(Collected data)
▽
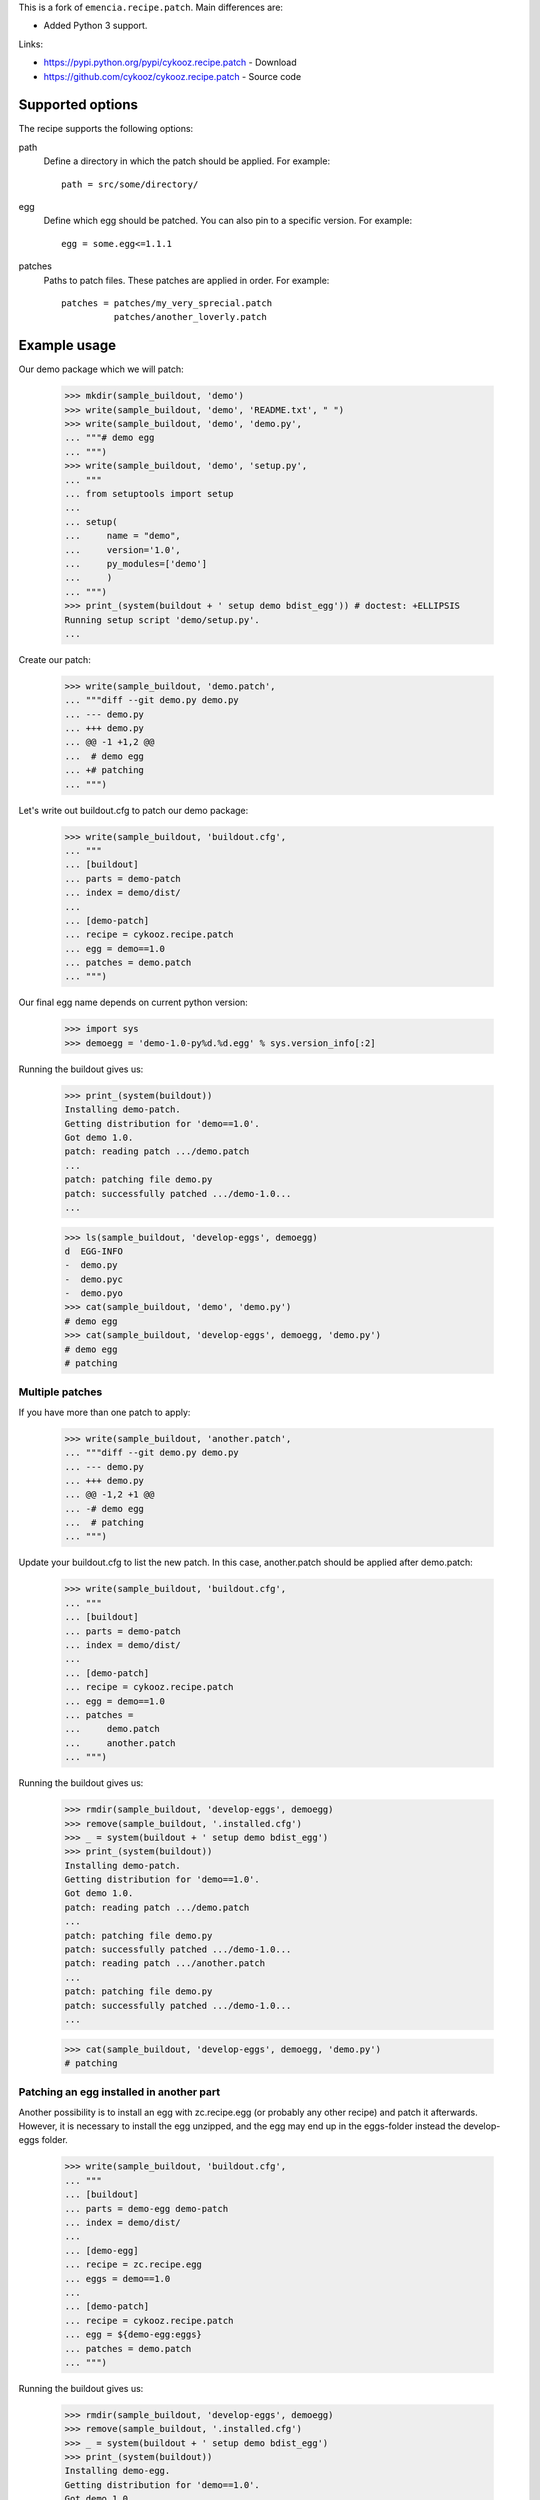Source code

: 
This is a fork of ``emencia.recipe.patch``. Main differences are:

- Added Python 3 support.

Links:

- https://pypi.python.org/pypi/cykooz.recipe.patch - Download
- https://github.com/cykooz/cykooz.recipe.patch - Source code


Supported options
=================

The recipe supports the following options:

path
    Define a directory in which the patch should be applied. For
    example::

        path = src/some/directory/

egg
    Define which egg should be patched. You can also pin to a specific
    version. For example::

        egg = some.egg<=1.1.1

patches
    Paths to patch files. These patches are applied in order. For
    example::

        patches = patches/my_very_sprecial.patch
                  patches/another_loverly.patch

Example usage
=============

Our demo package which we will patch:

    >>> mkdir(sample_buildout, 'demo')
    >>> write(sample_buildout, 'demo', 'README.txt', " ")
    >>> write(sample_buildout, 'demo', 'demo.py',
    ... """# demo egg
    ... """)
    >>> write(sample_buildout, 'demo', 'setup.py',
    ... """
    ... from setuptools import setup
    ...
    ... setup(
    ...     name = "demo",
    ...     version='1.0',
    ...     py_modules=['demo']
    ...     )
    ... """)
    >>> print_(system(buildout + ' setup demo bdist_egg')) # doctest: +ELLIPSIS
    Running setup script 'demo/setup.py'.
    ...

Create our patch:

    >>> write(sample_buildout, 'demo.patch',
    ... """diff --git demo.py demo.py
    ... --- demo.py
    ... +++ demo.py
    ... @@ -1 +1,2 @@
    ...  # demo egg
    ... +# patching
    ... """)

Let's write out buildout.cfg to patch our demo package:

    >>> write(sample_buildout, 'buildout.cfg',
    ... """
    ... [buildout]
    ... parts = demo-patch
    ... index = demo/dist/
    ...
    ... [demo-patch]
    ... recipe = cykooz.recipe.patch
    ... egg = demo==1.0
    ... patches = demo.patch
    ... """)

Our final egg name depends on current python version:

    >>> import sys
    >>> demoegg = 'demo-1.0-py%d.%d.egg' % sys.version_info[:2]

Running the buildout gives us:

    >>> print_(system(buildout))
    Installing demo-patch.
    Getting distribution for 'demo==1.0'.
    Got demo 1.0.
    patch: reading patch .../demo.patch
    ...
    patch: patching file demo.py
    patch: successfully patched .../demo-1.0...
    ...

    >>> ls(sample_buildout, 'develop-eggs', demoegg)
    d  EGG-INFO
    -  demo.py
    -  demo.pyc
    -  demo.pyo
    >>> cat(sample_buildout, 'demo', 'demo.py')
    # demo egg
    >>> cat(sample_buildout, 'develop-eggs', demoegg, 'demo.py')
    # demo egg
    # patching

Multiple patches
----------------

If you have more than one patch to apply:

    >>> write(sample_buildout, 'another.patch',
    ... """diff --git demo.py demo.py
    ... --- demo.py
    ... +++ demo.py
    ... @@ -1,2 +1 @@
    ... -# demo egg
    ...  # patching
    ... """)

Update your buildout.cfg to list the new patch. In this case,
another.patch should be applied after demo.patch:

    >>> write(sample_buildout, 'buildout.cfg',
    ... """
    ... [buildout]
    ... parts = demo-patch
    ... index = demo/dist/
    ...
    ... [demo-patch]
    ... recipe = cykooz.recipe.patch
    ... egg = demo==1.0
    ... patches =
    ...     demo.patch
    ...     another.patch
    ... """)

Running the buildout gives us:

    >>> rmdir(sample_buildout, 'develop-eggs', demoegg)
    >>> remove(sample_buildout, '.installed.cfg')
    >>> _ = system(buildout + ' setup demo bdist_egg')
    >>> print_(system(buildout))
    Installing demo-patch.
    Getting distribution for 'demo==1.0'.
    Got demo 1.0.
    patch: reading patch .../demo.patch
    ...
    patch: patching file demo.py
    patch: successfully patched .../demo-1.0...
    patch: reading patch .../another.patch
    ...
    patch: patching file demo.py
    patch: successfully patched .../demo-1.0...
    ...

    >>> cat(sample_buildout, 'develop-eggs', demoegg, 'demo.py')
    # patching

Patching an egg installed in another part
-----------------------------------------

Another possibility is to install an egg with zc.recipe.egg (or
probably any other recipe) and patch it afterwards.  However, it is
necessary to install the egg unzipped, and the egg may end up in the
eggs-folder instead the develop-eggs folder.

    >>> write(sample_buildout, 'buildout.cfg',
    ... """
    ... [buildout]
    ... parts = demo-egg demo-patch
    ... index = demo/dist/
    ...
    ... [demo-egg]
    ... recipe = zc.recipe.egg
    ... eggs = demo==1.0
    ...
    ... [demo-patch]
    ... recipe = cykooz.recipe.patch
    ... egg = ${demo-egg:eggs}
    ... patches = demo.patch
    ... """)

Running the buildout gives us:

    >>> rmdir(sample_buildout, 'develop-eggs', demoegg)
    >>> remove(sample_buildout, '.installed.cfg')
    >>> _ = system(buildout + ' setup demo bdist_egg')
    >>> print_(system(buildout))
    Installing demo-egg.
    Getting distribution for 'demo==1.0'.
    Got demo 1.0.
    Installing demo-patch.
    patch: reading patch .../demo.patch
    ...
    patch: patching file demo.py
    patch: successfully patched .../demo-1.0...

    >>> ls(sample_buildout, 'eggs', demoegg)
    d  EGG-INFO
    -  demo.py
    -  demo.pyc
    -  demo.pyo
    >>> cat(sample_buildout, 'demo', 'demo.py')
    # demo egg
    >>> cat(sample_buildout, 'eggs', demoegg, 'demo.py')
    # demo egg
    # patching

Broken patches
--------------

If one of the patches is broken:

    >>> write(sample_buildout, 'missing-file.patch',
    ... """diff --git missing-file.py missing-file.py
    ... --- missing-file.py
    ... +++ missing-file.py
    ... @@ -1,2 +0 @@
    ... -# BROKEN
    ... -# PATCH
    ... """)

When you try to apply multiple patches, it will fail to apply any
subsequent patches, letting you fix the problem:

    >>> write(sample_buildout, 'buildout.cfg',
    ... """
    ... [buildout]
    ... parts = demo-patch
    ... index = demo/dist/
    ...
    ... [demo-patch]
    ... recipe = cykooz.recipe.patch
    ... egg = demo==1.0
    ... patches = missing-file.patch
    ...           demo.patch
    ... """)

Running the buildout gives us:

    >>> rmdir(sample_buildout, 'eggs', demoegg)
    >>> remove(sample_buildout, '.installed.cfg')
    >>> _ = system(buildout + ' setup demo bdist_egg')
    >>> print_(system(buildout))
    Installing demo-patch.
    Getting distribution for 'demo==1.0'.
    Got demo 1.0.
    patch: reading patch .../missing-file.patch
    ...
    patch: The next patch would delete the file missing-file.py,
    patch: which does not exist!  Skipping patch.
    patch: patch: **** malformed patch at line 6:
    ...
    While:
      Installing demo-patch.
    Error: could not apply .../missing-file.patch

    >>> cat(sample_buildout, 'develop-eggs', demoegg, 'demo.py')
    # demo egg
△
• _JOB_
Return only the lines of the records in which the string "should" appears.

• _ANSWER BOX_
    Define a directory in which the patch should be applied. For
    Define which egg should be patched. You can also pin to a specific
another.patch should be applied after demo.patch:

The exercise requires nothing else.